VideoHelp Forum
+ Reply to Thread
Results 1 to 5 of 5
Thread
  1. Member
    Join Date
    Sep 2006
    Location
    United States
    Search Comp PM
    Here's a weird one I cannot fond the answer to anywhere....

    I bought my little girl a Spongebob branded nfusion media player for Christmas. It was cheap and appropriate buy for a 4-year-old. It requires a very specific format of wmv for videos. No problem. I found a thread on here that told me how to do it.

    Knowing that she will want me to make videos for her often, I wanted to see which of my PCs would make the WMV more quickly. I have the exact same copy of Windows Media Encoder on both my laptop and desktop (9.00.00.2980). I used the EXACT SAME mpeg file and loaded it into WME on both computers with, what I thought were, identical settings. I then pressed "Start Encoding" on both PCs, simultaneously. Here's the weird part...

    I instantly noticed that the output preview window on my laptop showed subtitles but the output preview window on my desktop did not! Thinking I messed up, I stopped them both. I went through all the settings one at a time. I could see NO differences. I even verified that they were the same files by re-copying the file from my desktop to laptop. I started them, again.... same thing; subtitles on the laptop, none on the desktop.

    I let the encode play out, and sure enough, the resultant encode from the laptop had the subtitles, while the desktop version did not. To further verify, I loaded both onto the player and saw exactly whay I expected. One with and one without subtitles.

    I've looked everywhere and have come up limp. So now I turn to the Gurus... what did I miss?
    Quote Quote  
  2. Always Watching guns1inger's Avatar
    Join Date
    Apr 2004
    Location
    Miskatonic U
    Search Comp PM
    Start by opening the source file with mediainfo to see what is stored in it. I didn't think an mpg file could contain subs, however a VOB file that had been renamed to mpg could have them (another reason why just changing the file extension on a VOB to get an MPG file is a bad thing to do). If you can't understand the output, post the results from the Tree view here for us to see.
    Read my blog here.
    Quote Quote  
  3. Member
    Join Date
    Sep 2006
    Location
    United States
    Search Comp PM
    Even VLC can tell me that there are 4 closed caption tracks contained. Looking back, this is an mpg that I "joined" from the original vobs with VideoReDo. Perhaps I could go back and try to create a mpg without any subtitles? But I still wonder, what is the reason for the different behavior between the two installations of the same software? There's got to be a setting I'm missing.
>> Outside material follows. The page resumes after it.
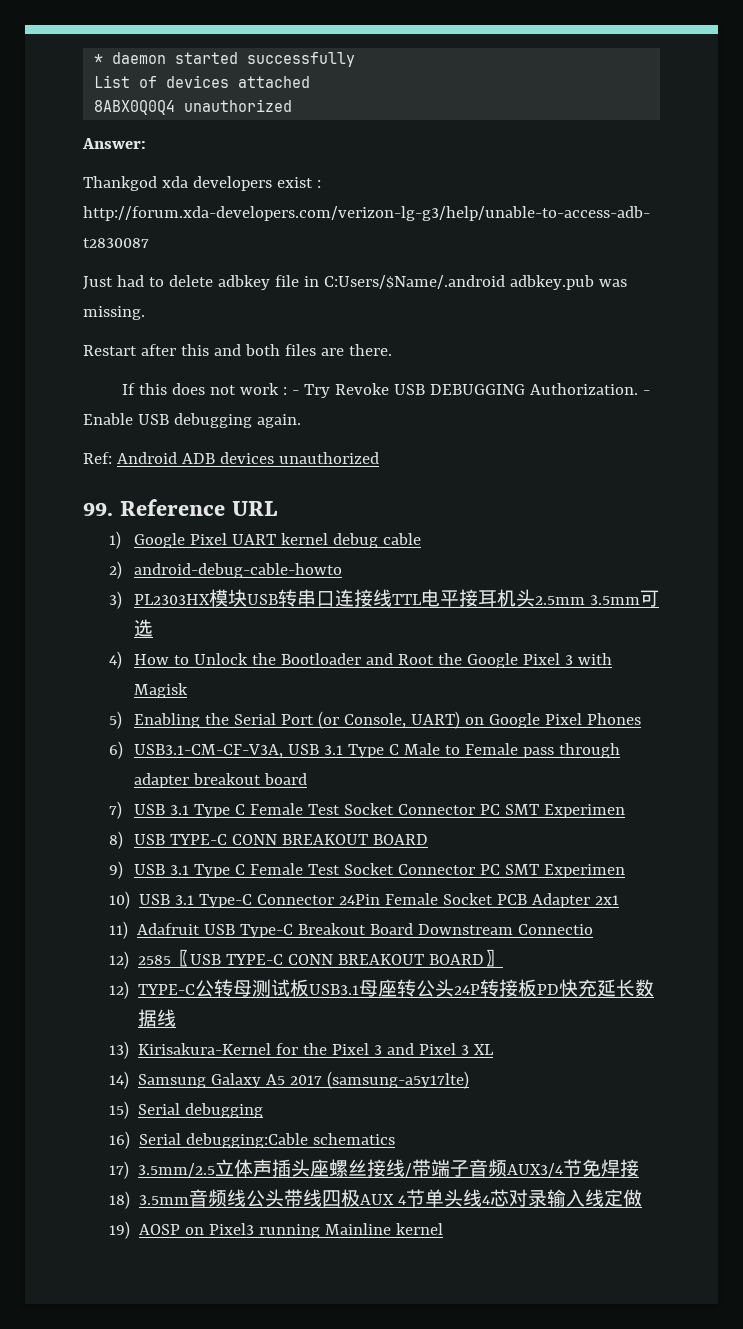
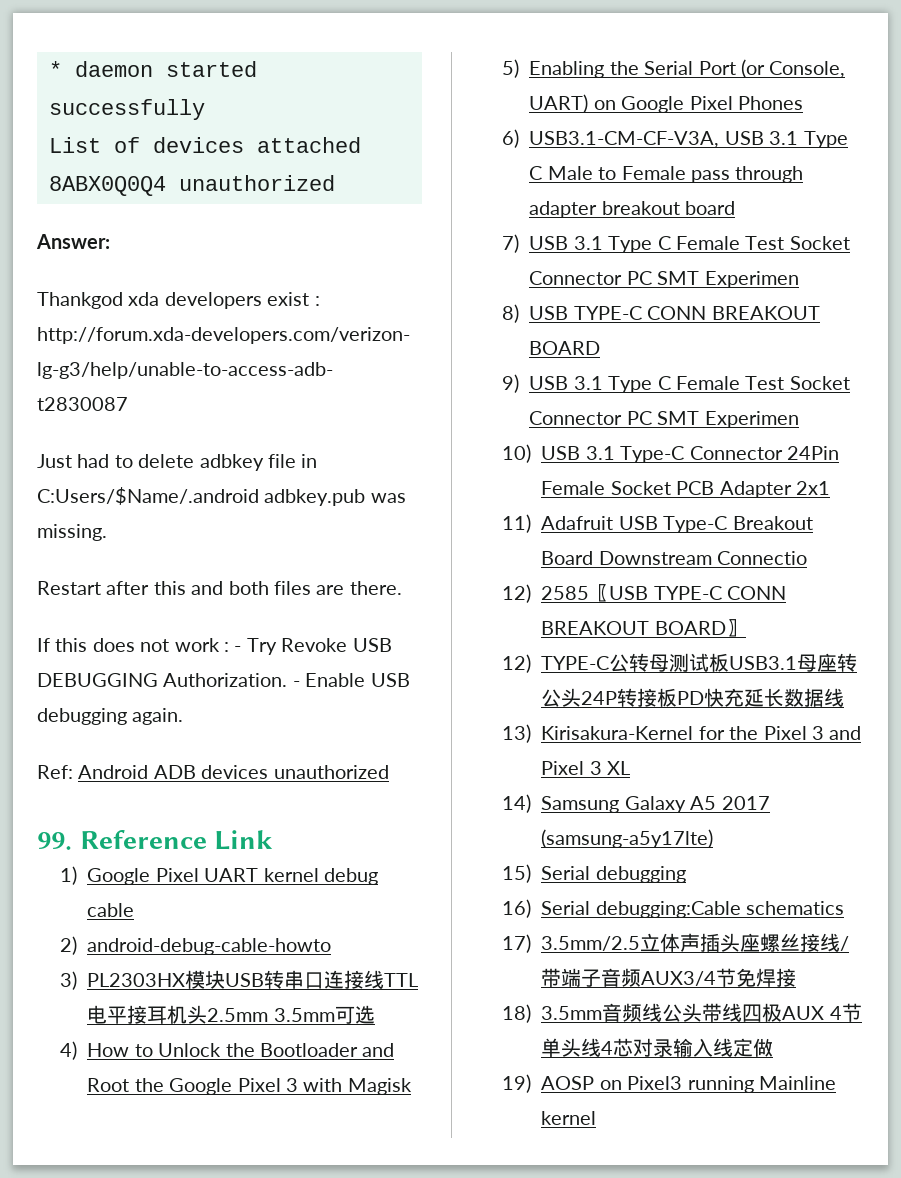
[232,501,278,516] URL -> [214,830,274,850] Link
    Sidenote: I certainly believe you when you say, "changing the file extension on a VOB to get an MPG file is a bad thing to do". Perhaps that is what VideoReDo has done. What I was hoping to accomplish was to join the separate files into a single file for encoding purposes and avoid the need for a 4-hour recode. (Otherwise, I would have to explain to a toddler why a movie was in 4 or 5 separate files.) How would you accomplish this joining of 4-5 VOBS to a single file for encoding purposes without having to go through this?
    Last edited by BooBerry; 6th Feb 2010 at 09:23.
    Quote Quote  
  4. Banned
    Join Date
    Oct 2004
    Location
    Freedonia
    Search Comp PM
    Originally Posted by BooBerry View Post
    How would you accomplish this join of 4-5 VOBS to a single file without having to go through this?
    Well, unless I missed something, your original post does not say what your input source is. If you have the original DVD, you could simply rip an episode into one giant VOB file. DVD Decrypter and other decrypting programs can do this easily. DVD Decrypter does it via the IFO setting. Note that DVD Decrypter has not been updated in a long time and may not work with some current DVDs. But if I need to rip a TV episode into a giant file for re-encoding, I use it when possible because I'm very familiar with how it works.
    Quote Quote  
  5. Member
    Join Date
    Sep 2006
    Location
    United States
    Search Comp PM
    I used DVDFab to rip the original DVD. It put it in the standard DVD compliance structure. I have a VIDEO_TS folder with, among the other files, 4 VOBS.

    I will try a re-rip. But the quesion remains: How do I turn off the subtitles in Windows Media Encoder. Regardless of the source, the same exact file is being used, yet I get two different results. It has to be a software setting.
    Last edited by BooBerry; 6th Feb 2010 at 10:24.